Technical Report NTB 99-05

Geochemistry of Natural Redox Fronts - A Review

Les fronts redox sont des surfaces de limites géochimiques importantes qui doivent être prises en considération lors de l’analyse de sécurité d’un dépôt profond de déchets radioactifs. Dans la plupart des cas, la formation géologique retenue possède naturellement un caractère réducteur en raison de sa teneur en fer bivalent et en sulfures notamment. Pendant la construction et l’exploitation d’un dépôt, de l’air peut pénétrer dans la roche. Des conditions oxydantes peuvent subsister pour un certain temps même après le scellement du dépôt, jusqu'à ce que tout l’oxygène emprisonné soit utilisé. Dans le cas de déchets hautement radioactifs, la radiolyse de l’eau de formation peut fournir une autre source d’agents oxydants. Des conditions oxydantes au cœur d’un dépôt profond de déchets radioactifs sont ainsi possibles et peuvent avoir une influence importante sur la mobilité de nombreux éléments.
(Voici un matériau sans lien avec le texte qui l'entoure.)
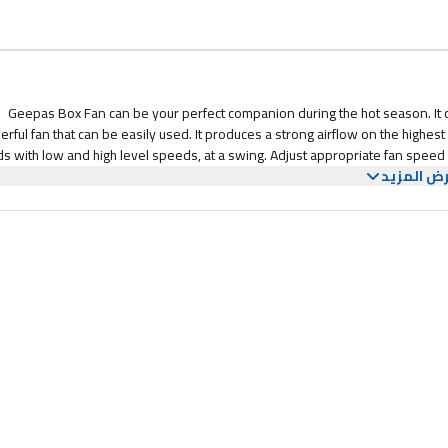
Geepas Box Fan can be your perfect companion during the hot season. It can
rful fan that can be easily used. It produces a strong airflow on the highes
s with low and high level speeds, at a swing. Adjust appropriate fan speed
ض المزيد
guard, it makes sure to keep your kid's fingers safe. The fan run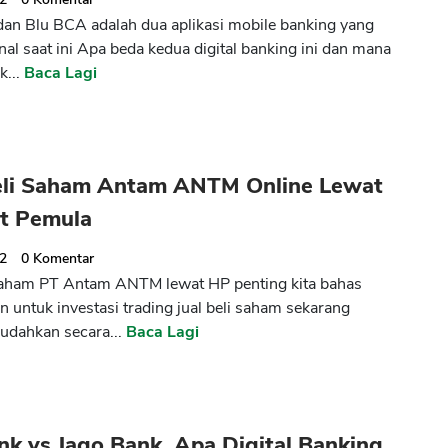
an Blu BCA adalah dua aplikasi mobile banking yang
nal saat ini Apa beda kedua digital banking ini dan mana
k...
Baca Lagi
eli Saham Antam ANTM Online Lewat
t Pemula
22
0
Komentar
saham PT Antam ANTM lewat HP penting kita bahas
 untuk investasi trading jual beli saham sekarang
udahkan secara...
Baca Lagi
k vs Jago Bank, Apa Digital Banking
La vitesse de propagation des fronts redox, ces surfaces séparant les milieux oxydants et réducteurs, et leur influence sur le comportement migratoire des radioéléments sont donc des facteurs importants qui peuvent conditionner le comportement d’un dépôt de déchets radioactifs.

Le présent rapport fournit une vue d’ensemble sur le comportement géochimique d’éléments aux fronts redox, basée sur la littérature publiée et les travaux de l’auteur. Les fronts redox sont des manifestations de caractère géochimique/géométrique d’un interface global entre les conditions oxydantes de la zone d’influence de l’atmosphère et les conditions réductrices qui règnent dans la plupart des roches contenant principalement du fer bivalent, du soufre sous forme de sulfures et/ou de la matière organique. On propose une classification des fronts redox basée sur la subdivision en milieux continentaux proches de la surface, marins proches de la surface et profonds. A l’échelle du globe, les fronts redox se trouvent en général dans une zone proche de la surface dans les roches et les sédiments, en partie aussi à l’intérieur des masses d’eau. Les températures correspondent alors aux conditions de la surface terrestre. Les fronts redox régionaux peuvent atteindre des profondeurs jusqu'à quelques kilomètres dans les bassins contenant des sédiments oxydés (Redbeds) et dans certains systèmes de circulation d’eaux hydrothermales. Dans de tels cas, les températures aux fronts redox peuvent s’élever jusqu'à 200 °C environ. Les fronts redox, aussi bien peu profonds que profonds, sont des lieux d’accumulation d’éléments sensibles à l’oxydation-réduction, ce qui provoque la formation de gisements minéraux, en particulier des éléments U, V, Cu, Ni, Au et Ag. La minéralogie des fronts redox est extrêmement complexe. Aux températures élevées, les fronts redox minéralisés présentent en général une minéralogie plus complexe qu’aux basses températures. 

En se basant sur les connaissances des fronts redox naturels et dans une moindre mesure sur des données expérimentales, on discute le comportement redox des éléments individuels. On aborde succintement la géochimie organique, la formation des minéraux, l’activité microbienne, la radiolyse et l’auto-organisation géochimique sur les fronts redox. Le rapport se termine par une vue d’ensemble des fronts redox actifs et fossiles dans le nord de la Suisse et la Forêt Noire, ainsi que par une revue des méthodes analytiques pour l’analyse des éléments significatifs des processus redox. 

Un résultat général de ce rapport est la confirmation que dans la zone réductrice des fronts redox U, Se, Pd et bien d’autres éléments sont immobilisés efficacement et de manière systématique. Une coprécipitation conduit à l’immobilisation souvent constatée des terres rares (REE) et éventuellement du Th. Tandis que ces résultats correspondent au comportement connu de ces éléments, on a identifié des différences non expliquées du comportement de certains éléments dans les différents types de fronts redox, par exemple les comportements très contrastés du Ni et du Co, sinon très semblables, dans la météorite fossile Brunflo. Le Th est un autre élément pour lequel on suppose un comportement géochimique déviant dans quelques endroits. L’influence prépondérante de grandeurs locales difficilement identifiables sur le comportement des éléments est l’un des obstacles principaux pour l’interprétation de données issues de systèmes naturels. 

Le fait d’avoir rassemblé systématiquement dans ce rapport des données de fronts redox naturels et induits par l’homme permet d’identifier des types de fronts redox adéquats pour l’étude des analogues naturels. Particulièrement riches en enseignements sont les dépôts d’altération qui se forment sur les terrils homogènes de résidus de traitement (type IVb) et les fronts redox qui se forment lors d’intrusion d’eau de mer dans les réservoirs profonds d’hydrocarbures.